Still slaving away on this application to transfer annotations between iView MediaPro and Aperture. I am still running version 2.6.4 of iView, having decided to hold off on the upgrade to iView 3.0 for the moment. I discovered today that the AppleScript annotation records suite between the two applications has changed dramatically. Several property names have changed and more have been added in iView 3.0. For instance, the caption property is now named description. Annotation writer is now description writer. The list goes on. This throws a wrench in my AppleScripts, since you can’t easily reference non-existent properties in an application’s dictionary. Since people might have both versions of iView installed on a single computer, this may cause problems while running my app.
Update: Here’s what you get for not keeping up with updates! Yesterday, iView released an update to version 3.0.1. They added aliases back to the dictionary terms from iView 2.6.4. I still think I need the workaround to handle the case for the properties that exist in 3.0 but don’t exist in 2.6.4, such as creator address, creator URL, etc. So, I guess all the work below wasn’t for naught.
Update #2: HoloCore’s Jacob tells of a way to deal with dictionary classes by using the raw 4-letter code for specifying classes. Is there a way to see any hidden classes used by an application? Is it possible to have a AppleScript property that is accesible in scripts but not viewable in the application’s dictionary?

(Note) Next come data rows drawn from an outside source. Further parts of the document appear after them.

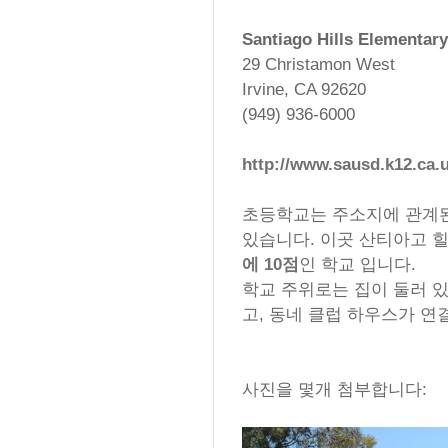
Santiago Hills Elementar
29 Christamon West
Irvine, CA 92620
(949) 936-6000
http://www.sausd.k12.ca.u
초등학교는 주소지에 관계된
있습니다. 이곳 산티아고 힐
에 10점
인 학교 입니다.
학교 주위로는 집이 둘러 있
고, 동네 클럽 하우스가 연
사진을 몇개 첨부합니다:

Prior to learning about version 3.0.1 of iView, here’s the hack that I used to work around the problem. AppleScript doesn’t let you reference property names using variable strings. For instance, you can’t do this:
set theAnnotationName to "description" return theAnnotationName of theAnnotations
You have to explicitly refer to it with
if theAnnotationName is "description" then return description of theAnnotations end if
Now you can see how having two different names for a property can cause problems. The workaround is to create a run-time script:
using terms from application "iView MediaPro" set s to "on run {r}" & return set s to s & "get " & theAnnotationName & " of r" & return set s to s & "end" try set theAnnotation to run script s with parameters {theAnnotations} return theAnnotation on error return false end try end using terms from
I found this workaround in Matt Neuberg’s excellent book AppleScript: The Definitive Guide. It replaced Danny Goodman’s good AppleScript book, which I had for over a decade.
The problem with this workaround is performance. Doing lookups of this nature takes far longer than simply specifying the property name. For the time being, however, I’m going to stick with the workaround. If anyone knows how to deal with dueling application dictionaries, let me know!
iView’s changes were very annoying, I spent far too long trying to keep on top of it whilst updating my app PictureSync (for which I’m currently investigating the process of adding Aperture support—which is how I found your site). Initially as you saw they changed both some names, but also all class codes (last char become uppercase), latterly they’ve reverted back to the original class codes (last char is lower case). When you compile a script it is saved with just the class codes, which is why if you compiled against the bad 3.0 classes scripts would no longer function with 2.x.
You can use class codes inside your script explictly e.g. «class pA0e» will give you the keywords (it was «class pA0E» in the bad early release of 3.0) which makes it possible to reference properties and items that don’t exist in the dictionary you are compiling against. To avoid errors referencing this in any case just use an if and check for the version e.g.:
— I was having problems using a straight version comparison, thus this less than elegant method
if first character of (get version) as string is not “2” then return url
Presumably you’re doing this script so you can avoiding altering your original files with IPTC/XMP embedded from MediaPro? I haven’t done much testing yet, but Aperture does import both, although I’m not sure about RAW sidecars.
Jacob – Thanks for the tips! I sent you an email with further information and questions.
Is there any reason you don’t use DNG and sync your annotations to the DNG file?
(I know everyone’s always paranoid about applications corrupting your data, but it seems as likely as any other cosmic event, though. Are there actual known issues?)
Is there some reason you don’t want to Sync the annotations in iVMP to the original files and then just import to Aperture normally?
Annotated RAW files don’t get their annotations imported in Aperture. JPEGs and TIFFs do, but not the RAW file. The annotations are still there in the file, Aperture just doesn’t touch them.